- Interactive map of Hollywood Casino Lawrenceburg
- Location: Lawrenceburg, Indiana; 777 Hollywood Boulevard;
- Opened: December 13, 1996
- Gaming space: 150,000 sq ft (14,000 m^{2})
- Casino type: Land-based
- Owner: Gaming and Leisure Properties
- Operating license holder: Penn Entertainment
- Previous names: Argosy Casino
- Website: hollywoodindiana.com

= Hollywood Casino Lawrenceburg =

Casino in Indiana, United States

Hollywood Casino Lawrenceburg is a casino in Lawrenceburg, Indiana, US, in the Cincinnati metropolitan area. It is owned by Gaming and Leisure Properties and operated by Penn Entertainment.

==History ==
The casino was originally named Argosy Casino, and was operated by Argosy Gaming Company.
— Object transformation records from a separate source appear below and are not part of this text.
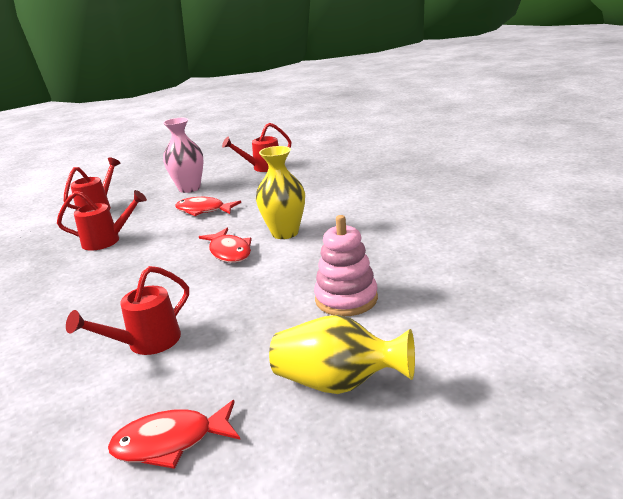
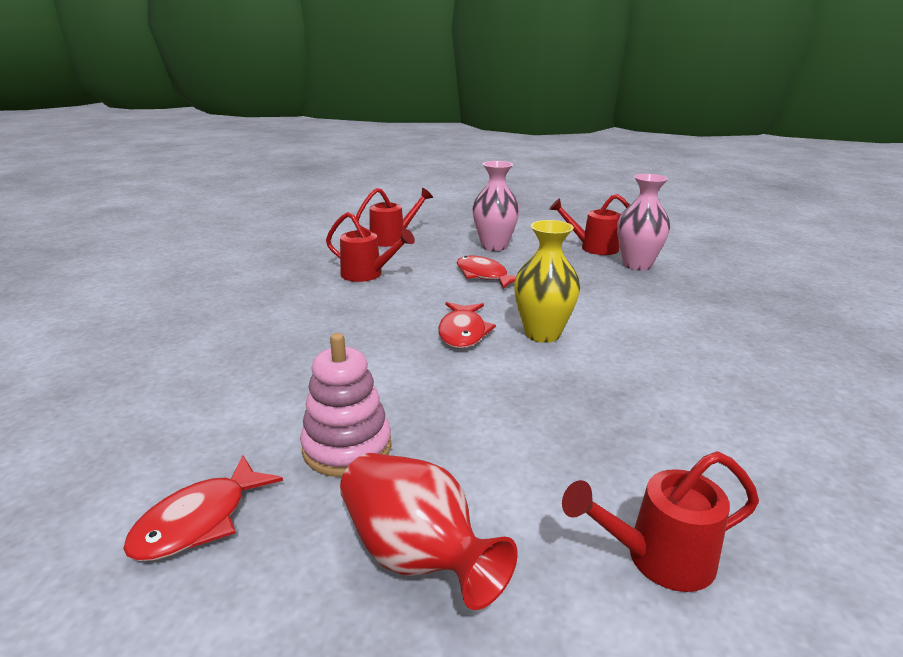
camera: 30 degrees right, 0 degrees up
red watering can [66,266,189,355] -> red watering can moved to [562,452,759,592]
red fish [108,400,240,469] -> red fish turned 75 degrees counterclockwise [123,455,283,561]
yellow vase [269,315,415,394] -> red vase [340,453,518,610]
pink stacking toy [314,215,378,316] -> pink stacking toy moved to [300,333,392,477]
none -> pink vase [617,174,670,271]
In 2004, Argosy was acquired by Penn National Gaming (now Penn Entertainment).

In June 2009, Penn National unveiled a much larger riverboat with a passenger capacity of nearly 9,000 guests and 4,400 gaming positions. The new boat also marked the changeover from the Argosy name to Penn National's primary brand, Hollywood Casino. The new boat also features a rebranded World Poker Tour poker room.